TCC/WBOPDC top the list for debt to rates levied.
For the whole of New Zealand both are in the top 10 for indebted councils.
The measure of staff productivity - operational spend divided by staff numbers - puts WBOPDC best at $435k per employee followed by Whakatane, Bay of Plenty Regional Council, with Tauranga at fourth.
The heady days of 2000 to 2008 are gone and the TCC/WBOPDC mayors, councillors and community board members, need to answer the questions.
What's best for our ratepayers and residents in this financial climate?
And are we really striving to find the most cost effective way to deliver services to them?
As a new boy to local politics, I believe it's high time we, the politicians, put the ratepayers and residents first.
Garry Webber, Councillor WBOPDC
Use it or save it?
I am a little bit confused over the reasons for water rates rises.
According to waters general manager Steve Burton we are on track to meeting the council's requirements for reducing the peak demand down to 450l per day from 750l.
As a result of this we are now facing increased charges for water.
So are we supposed to use water or save water?
Please make up your mind and let us know.
Does this mean that if we strive to meet council requirements for different projects that this will lead to increased costs being imposed back on the consumer?
Peter Wilson, Otumoetai
Higher demands
It is interesting to read that the region's six mayors have discussed informally the prospect of a single unitary super council for the entire Bay of Plenty, and that Mayor Stuart Crosby is apparently hoping that expected sweeping local government reforms could lead to this becoming a reality.
Mayor Crosby mentioned that there had been a lot of talk that councils have stepped outside their core business since the 2002 Local Government Act laid out council's responsibilities for a community's social, economic, environmental and cultural wellbeing.

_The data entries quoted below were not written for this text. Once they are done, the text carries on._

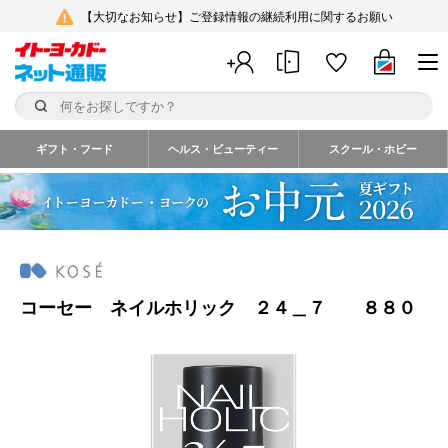
【大切なお知らせ】ご登録情報の継続利用に関するお願い
ギフト・フード
ヘルス・ビューティー
スクール・ホビー
コーセー ネイルホリック ２４＿７ ８８０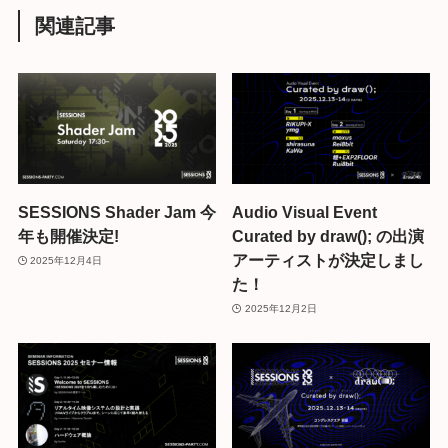
関連記事
SESSIONS Shader Jam 今
Audio Visual Event
年も開催決定!
Curated by draw(); の出演
アーティストが決定しまし
2025年12月4日
た！
2025年12月2日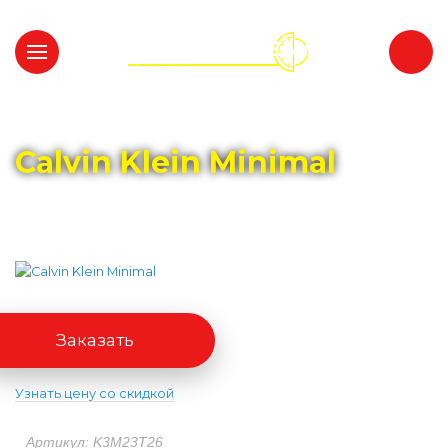
Главная
Каталог
CALVIN KLEIN
Calvin Klein Minimal
Заказать
Узнать цену со скидкой
Артикул: K3M23T26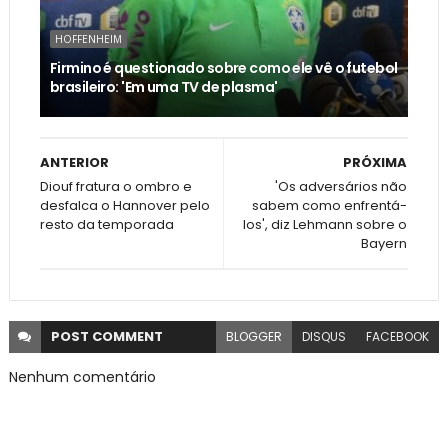
HOFFENHEIM
Firmino é questionado sobre como ele vê o futebol
brasileiro: 'Em uma TV de plasma'
ANTERIOR
PRÓXIMA
Diouf fratura o ombro e
'Os adversários não
desfalca o Hannover pelo
sabem como enfrentá-
resto da temporada
los', diz Lehmann sobre o
Bayern
POST
COMMENT
BLOGGER
DISQUS
FACEBOOK
Nenhum comentário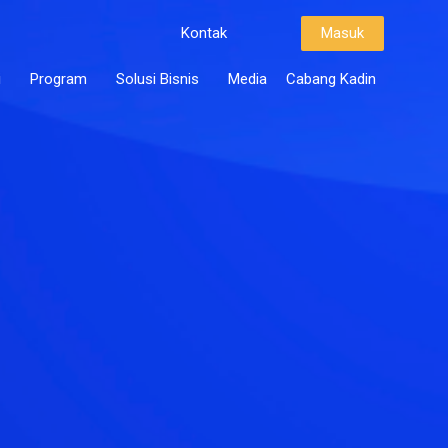
Kontak
Masuk
i
Program
Solusi Bisnis
Media
Cabang Kadin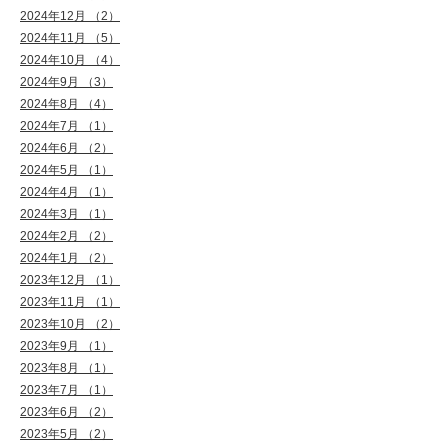
2024年12月 （2）
2024年11月 （5）
2024年10月 （4）
2024年9月 （3）
2024年8月 （4）
2024年7月 （1）
2024年6月 （2）
2024年5月 （1）
2024年4月 （1）
2024年3月 （1）
2024年2月 （2）
2024年1月 （2）
2023年12月 （1）
2023年11月 （1）
2023年10月 （2）
2023年9月 （1）
2023年8月 （1）
2023年7月 （1）
2023年6月 （2）
2023年5月 （2）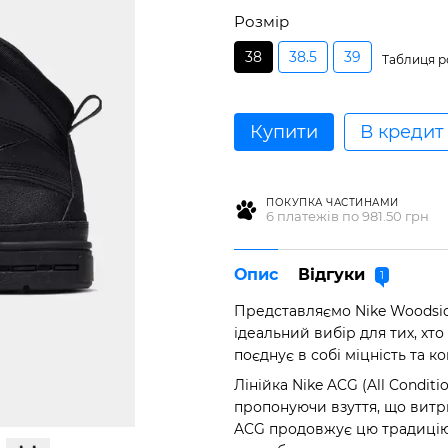
Розмір
38
38.5
39
Таблиця ро
Купити
В кредит
ПОКУПКА ЧАСТИНАМИ
6 платежів по 981.50 грн
Опис
Відгуки
1
Представляємо Nike Woodsid
ідеальний вибір для тих, хто
поєднує в собі міцність та 
Лінійка Nike ACG (All Condit
пропонуючи взуття, що витри
ACG продовжує цю традицію, 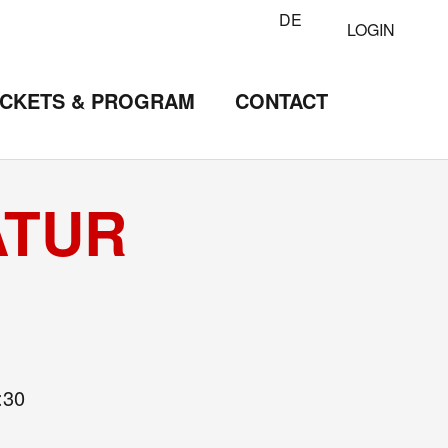
DE
LOGIN
ICKETS & PROGRAM
CONTACT
ATUR
:30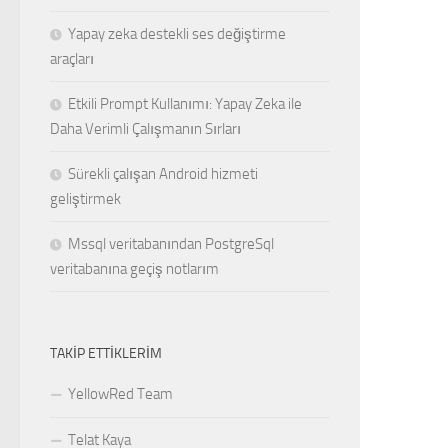
Yapay zeka destekli ses değiştirme
araçları
Etkili Prompt Kullanımı: Yapay Zeka ile
Daha Verimli Çalışmanın Sırları
Sürekli çalışan Android hizmeti
geliştirmek
Mssql veritabanından PostgreSql
veritabanına geçiş notlarım
TAKIP ETTIKLERIM
YellowRed Team
Telat Kaya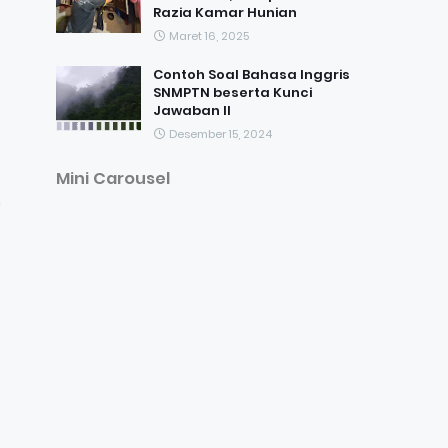
Razia Kamar Hunian
Maret 16, 2025
Contoh Soal Bahasa Inggris
SNMPTN beserta Kunci
Jawaban II
Desember 15, 2024
Mini Carousel
n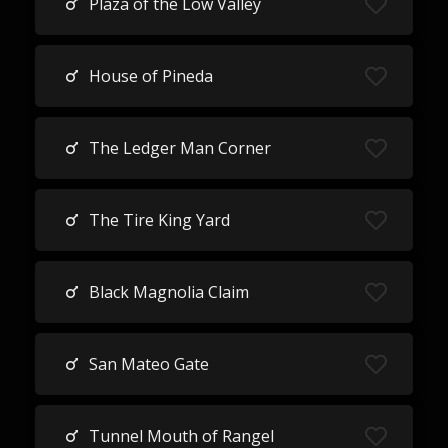
Plaza of the Low Valley
House of Pineda
The Ledger Man Corner
The Tire King Yard
Black Magnolia Claim
San Mateo Gate
Tunnel Mouth of Rangel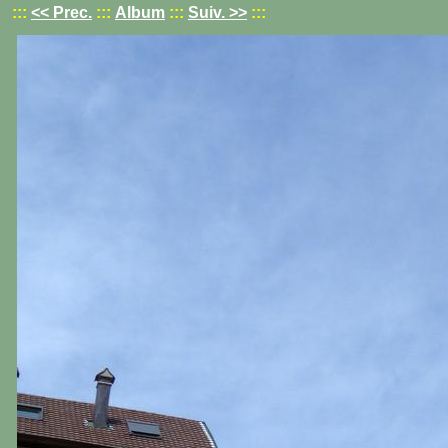
:::
<< Prec.
:::
Album
:::
Suiv. >>
:::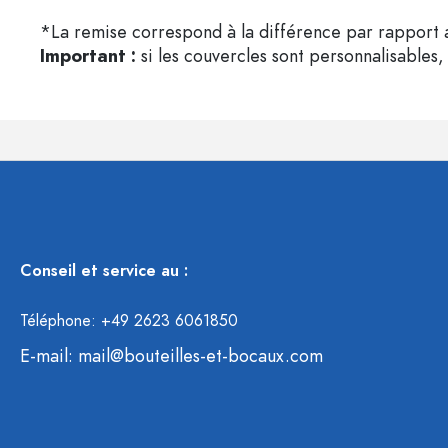
*La remise correspond à la différence par rapport a
Important :
si les couvercles sont personnalisables, 
Conseil et service au :
Téléphone: +49 2623 6061850
E-mail:
mail@bouteilles-et-bocaux.com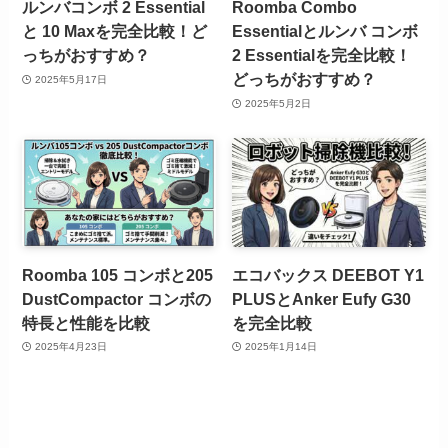
ルンバコンボ 2 Essential
Roomba Combo
と 10 Maxを完全比較！ど
Essentialとルンバ コンボ
っちがおすすめ？
2 Essentialを完全比較！
どっちがおすすめ？
2025年5月17日
2025年5月2日
Roomba 105 コンボと205
エコバックス DEEBOT Y1
DustCompactor コンボの
PLUSとAnker Eufy G30
特長と性能を比較
を完全比較
2025年4月23日
2025年1月14日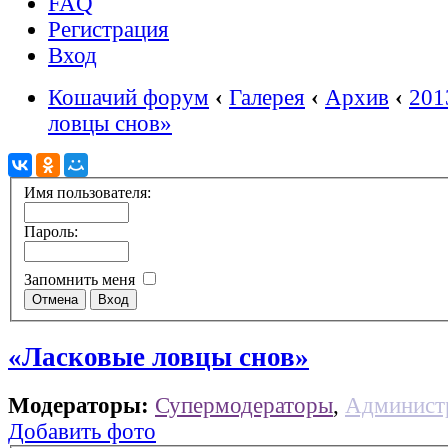
FAQ
Регистрация
Вход
Кошачий форум
‹
Галерея
‹
Архив
‹
201
ловцы снов»
Имя пользователя:
Пароль:
Запомнить меня
«Ласковые ловцы снов»
Модераторы:
Супермодераторы
,
Админист
Добавить фото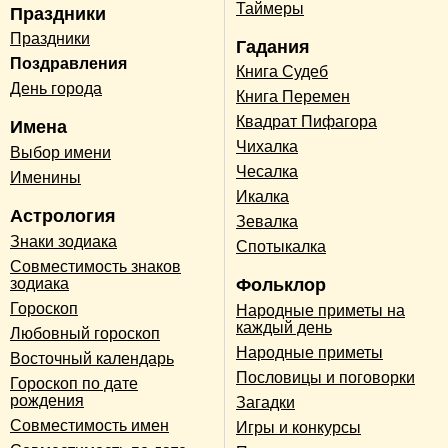
Таймеры
Праздники
Праздники
Гадания
Поздравления
Книга Судеб
День города
Книга Перемен
Квадрат Пифагора
Имена
Чихалка
Выбор имени
Чесалка
Именины
Икалка
Астрология
Зевалка
Знаки зодиака
Спотыкалка
Совместимость знаков
зодиака
Фольклор
Гороскоп
Народные приметы на
каждый день
Любовный гороскоп
Народные приметы
Восточный календарь
Пословицы и поговорки
Гороскоп по дате
рождения
Загадки
Совместимость имен
Игры и конкурсы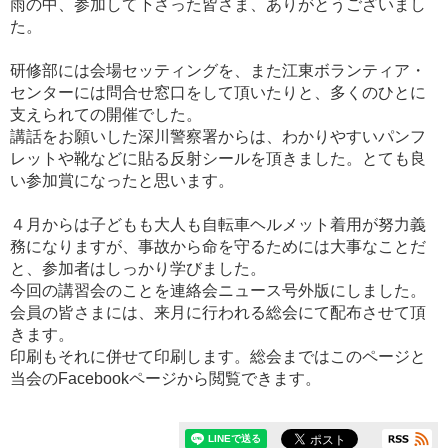
雨の中、参加して下さった皆さま、ありがとうございまし
た。
研修部には会場セッティングを、また江東ボランティア・
センターには問合せ窓口をして頂いたりと、多くのひとに
支えられての開催でした。
講話をお願いした深川警察署からは、わかりやすいパンフ
レットや靴などに貼る反射シールを頂きました。とても良
い参加賞になったと思います。
４月からは子どもも大人も自転車ヘルメット着用が努力義
務になりますが、事故から命を守るためには大事なことだ
と、参加者はしっかり学びました。
今回の講習会のことを連絡会ニュース号外版にしました。
会員の皆さまには、来月に行われる総会にて配布させて頂
きます。
印刷もそれに併せて印刷します。総会まではこのページと
当会のFacebookページから閲覧できます。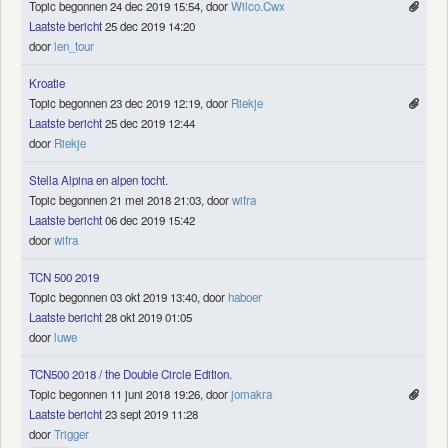
Topic begonnen 24 dec 2019 15:54, door
Wilco.Cwx
Laatste bericht
25 dec 2019 14:20
door
len_tour
Kroatie
Topic begonnen 23 dec 2019 12:19, door
Riekje
Laatste bericht
25 dec 2019 12:44
door
Riekje
Stella Alpina en alpen tocht.
Topic begonnen 21 mei 2018 21:03, door
wifra
Laatste bericht
06 dec 2019 15:42
door
wifra
TCN 500 2019
Topic begonnen 03 okt 2019 13:40, door
haboer
Laatste bericht
28 okt 2019 01:05
door
luwe
TCN500 2018 / the Double Circle Edition.
Topic begonnen 11 juni 2018 19:26, door
jomakra
Laatste bericht
23 sept 2019 11:28
door
Trigger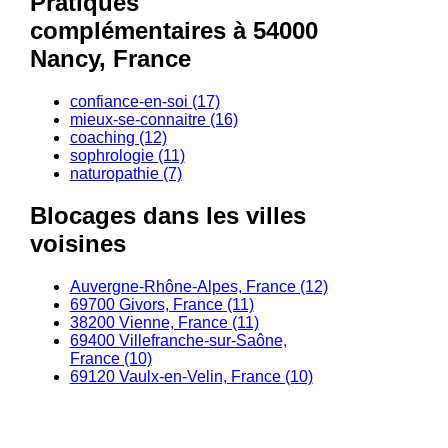
Pratiques
complémentaires à 54000
Nancy, France
confiance-en-soi (17)
mieux-se-connaitre (16)
coaching (12)
sophrologie (11)
naturopathie (7)
Blocages dans les villes
voisines
Auvergne-Rhône-Alpes, France (12)
69700 Givors, France (11)
38200 Vienne, France (11)
69400 Villefranche-sur-Saône,
France (10)
69120 Vaulx-en-Velin, France (10)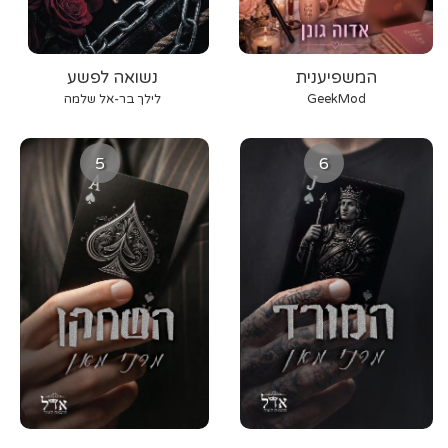
המשפיענית
נשואה לפשע
GeekMod
לילך בר-אל שלמה
5
6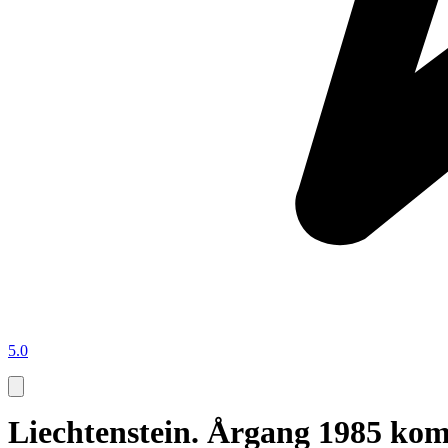
5.0
Liechtenstein. Årgang 1985 kompl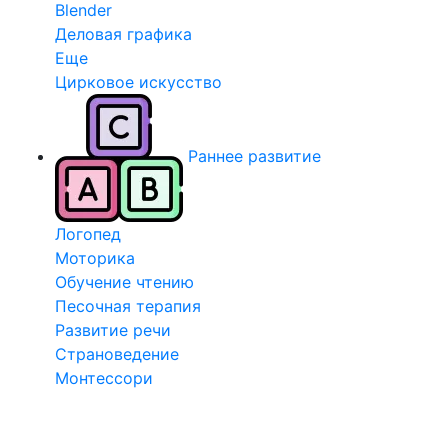
Blender
Деловая графика
Еще
Цирковое искусство
Раннее развитие
Логопед
Моторика
Обучение чтению
Песочная терапия
Развитие речи
Страноведение
Монтессори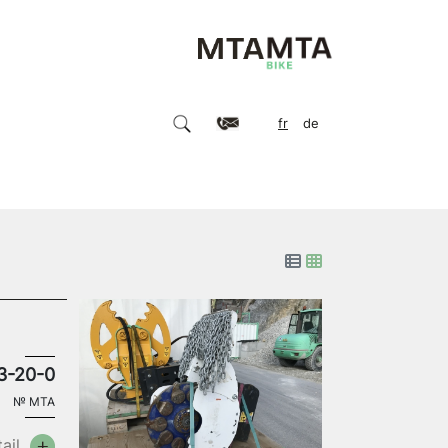
fr
de
3-20-0
№
MTA
ail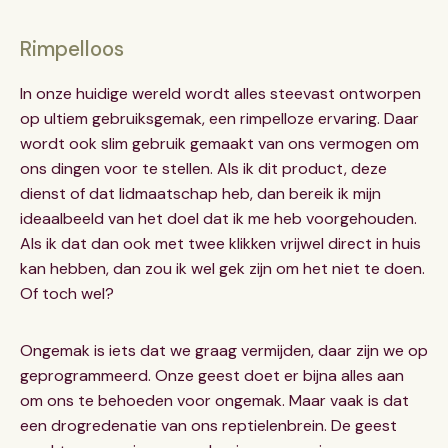
Rimpelloos
In onze huidige wereld wordt alles steevast ontworpen
op ultiem gebruiksgemak, een rimpelloze ervaring. Daar
wordt ook slim gebruik gemaakt van ons vermogen om
ons dingen voor te stellen. Als ik dit product, deze
dienst of dat lidmaatschap heb, dan bereik ik mijn
ideaalbeeld van het doel dat ik me heb voorgehouden.
Als ik dat dan ook met twee klikken vrijwel direct in huis
kan hebben, dan zou ik wel gek zijn om het niet te doen.
Of toch wel?
Ongemak is iets dat we graag vermijden, daar zijn we op
geprogrammeerd. Onze geest doet er bijna alles aan
om ons te behoeden voor ongemak. Maar vaak is dat
een drogredenatie van ons reptielenbrein. De geest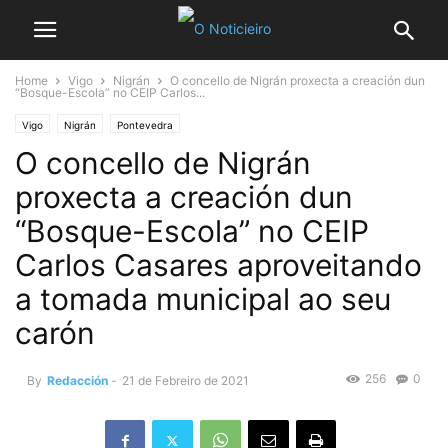
Home
Vigo
Nigrán
O concello de Nigrán proxecta a creación dun
“Bosque-Escola” no CEIP Carlos...
Vigo
Nigrán
Pontevedra
O concello de Nigrán
proxecta a creación dun
“Bosque-Escola” no CEIP
Carlos Casares aproveitando
a tomada municipal ao seu
carón
256
0
By
Redacción
-
21 de Febreiro de 2021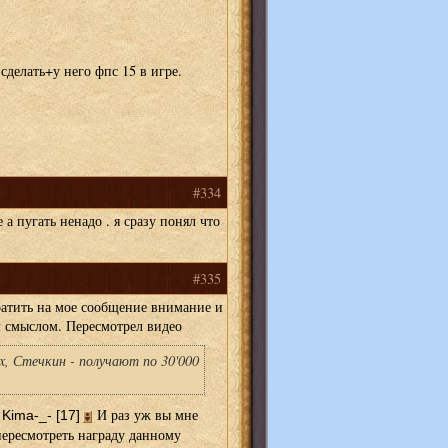
сделать+у него фпс 15 в игре.
#334
е а пугать ненадо . я сразу понял что
#335
атить на мое сообщение внимание и
м смыслом. Пересмотрел видео
x, Стечкин - получают по 30'000
И раз уж вы мне
Kima-_- [17]
пересмотреть награду данному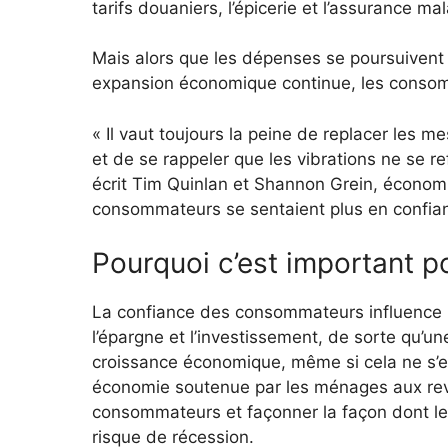
tarifs douaniers, l’épicerie et l’assurance ma
Mais alors que les dépenses se poursuivent
expansion économique continue, les consomm
« Il vaut toujours la peine de replacer les
et de se rappeler que les vibrations ne se r
écrit Tim Quinlan et Shannon Grein, économis
consommateurs se sentaient plus en confianc
Pourquoi c’est important p
La confiance des consommateurs influence l
l’épargne et l’investissement, de sorte qu’un
croissance économique, même si cela ne s’
économie soutenue par les ménages aux rev
consommateurs et façonner la façon dont les i
risque de récession.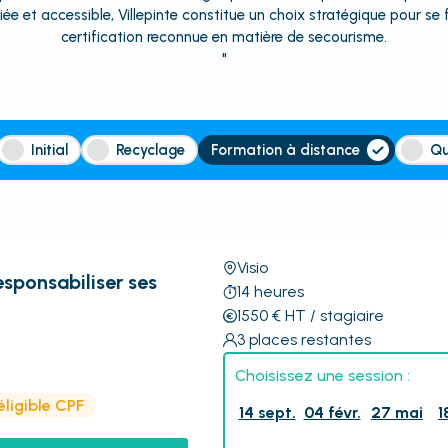
ifiée et accessible, Villepinte constitue un choix stratégique pour s
certification reconnue en matière de secourisme.
"
Initial
Recyclage
Formation à distance
Qu
Visio
esponsabiliser ses
14
heures
1550
€
HT
/ stagiaire
3
places restantes
Choisissez une session :
éligible CPF
14 sept.
04 févr.
27 mai
1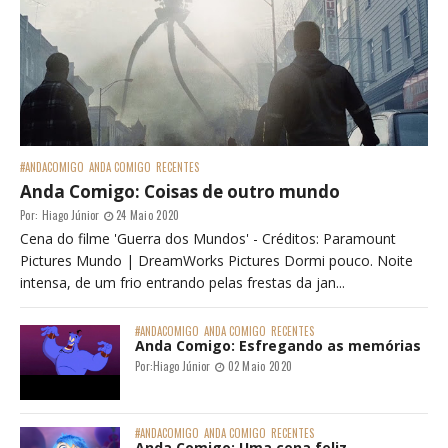
#ANDACOMIGO
ANDA COMIGO
RECENTES
Anda Comigo: Coisas de outro mundo
Por:
Hiago Júnior
24 Maio 2020
Cena do filme 'Guerra dos Mundos' - Créditos: Paramount
Pictures Mundo | DreamWorks Pictures Dormi pouco. Noite
intensa, de um frio entrando pelas frestas da jan...
#ANDACOMIGO
ANDA COMIGO
RECENTES
Anda Comigo: Esfregando as memórias
Por:
Hiago Júnior
02 Maio 2020
#ANDACOMIGO
ANDA COMIGO
RECENTES
Anda Comigo: Uma cena feliz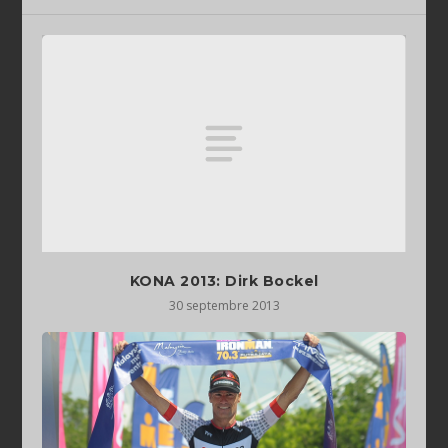
KONA 2013: Dirk Bockel
30 septembre 2013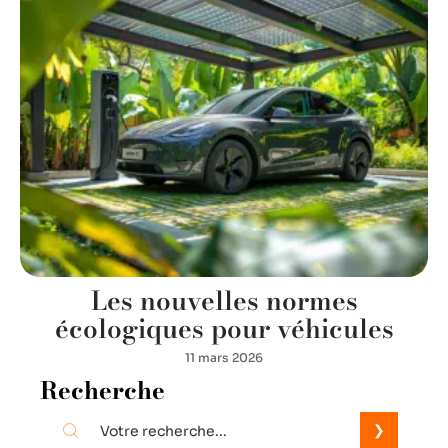
Les nouvelles normes
écologiques pour véhicules
11 mars 2026
Recherche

I believe these responsibilities in the Act are core requirements for any council in an effective democracy, and the mayor's questioning of their relevance seems to indicate that this is another example of our leadership failing to foster democracy.
So this raises serious questions about the type of leadership, we have, both locally and nationally.
Therefore the major responsibility of our leaders, I believe, should firstly be to more effectively implement the Act's requirements in partnership with the citizens.
As citizens it is important that we demand more of our leaders and their bureaucracies, and especially so when we see examples throughout the world where leaders' self-interests are suppressing democracy and people's participation, at huge cost to citizens.